Exercise instructions: For the data below, report how many lines contain the string "radiodifusión" and write nothing more.

Exercise input:
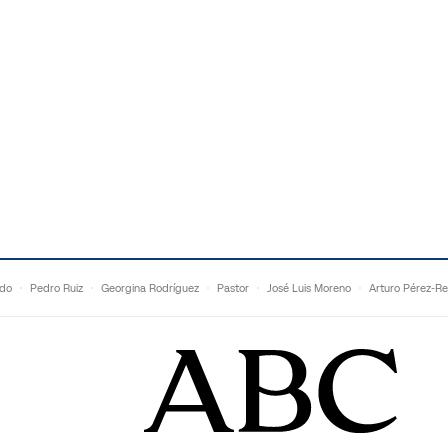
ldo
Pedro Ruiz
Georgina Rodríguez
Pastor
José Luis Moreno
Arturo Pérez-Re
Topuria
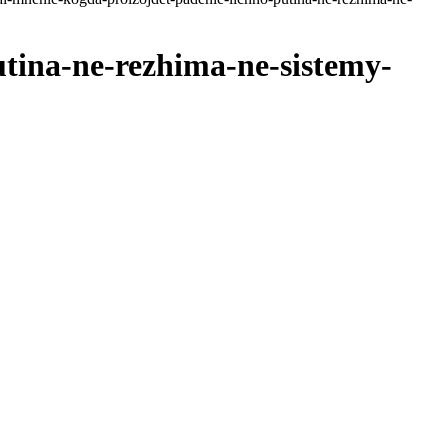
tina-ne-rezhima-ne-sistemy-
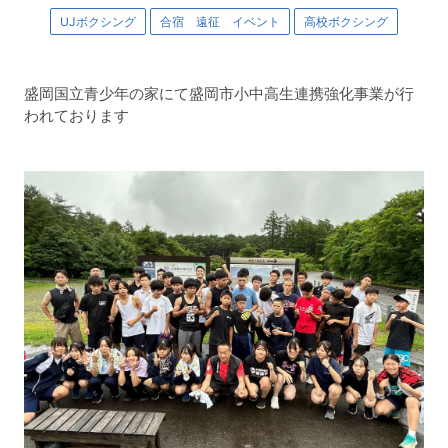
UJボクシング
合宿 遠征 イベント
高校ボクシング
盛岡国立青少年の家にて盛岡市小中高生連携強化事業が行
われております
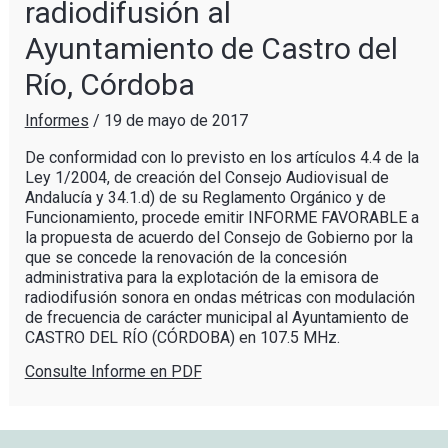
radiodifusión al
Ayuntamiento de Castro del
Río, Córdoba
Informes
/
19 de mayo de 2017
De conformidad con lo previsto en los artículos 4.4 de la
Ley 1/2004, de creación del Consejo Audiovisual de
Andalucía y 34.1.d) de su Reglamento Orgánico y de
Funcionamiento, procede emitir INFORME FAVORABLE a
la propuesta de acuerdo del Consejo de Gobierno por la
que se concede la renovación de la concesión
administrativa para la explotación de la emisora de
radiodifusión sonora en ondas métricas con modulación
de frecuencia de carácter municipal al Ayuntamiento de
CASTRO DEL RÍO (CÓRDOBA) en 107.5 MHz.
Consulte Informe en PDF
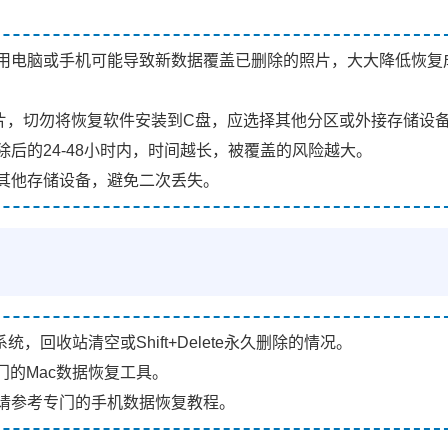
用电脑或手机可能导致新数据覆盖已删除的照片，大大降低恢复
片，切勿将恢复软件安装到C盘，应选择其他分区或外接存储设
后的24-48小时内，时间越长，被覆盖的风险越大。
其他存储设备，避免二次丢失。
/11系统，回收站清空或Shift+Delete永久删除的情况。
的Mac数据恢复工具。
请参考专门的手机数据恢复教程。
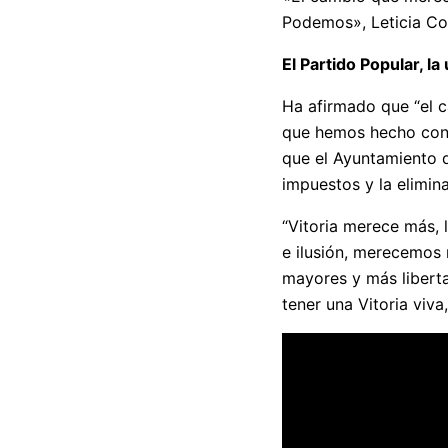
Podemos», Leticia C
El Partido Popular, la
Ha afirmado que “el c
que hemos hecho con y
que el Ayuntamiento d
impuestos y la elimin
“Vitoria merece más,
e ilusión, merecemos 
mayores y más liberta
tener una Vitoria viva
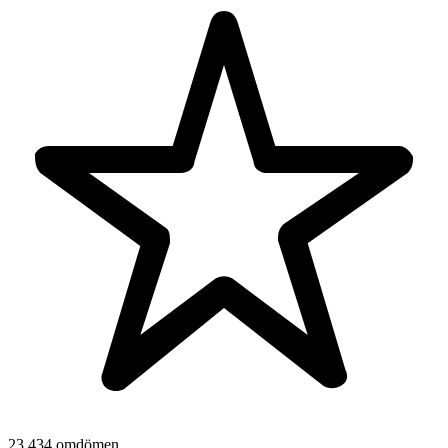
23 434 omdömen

Exercise solution: 2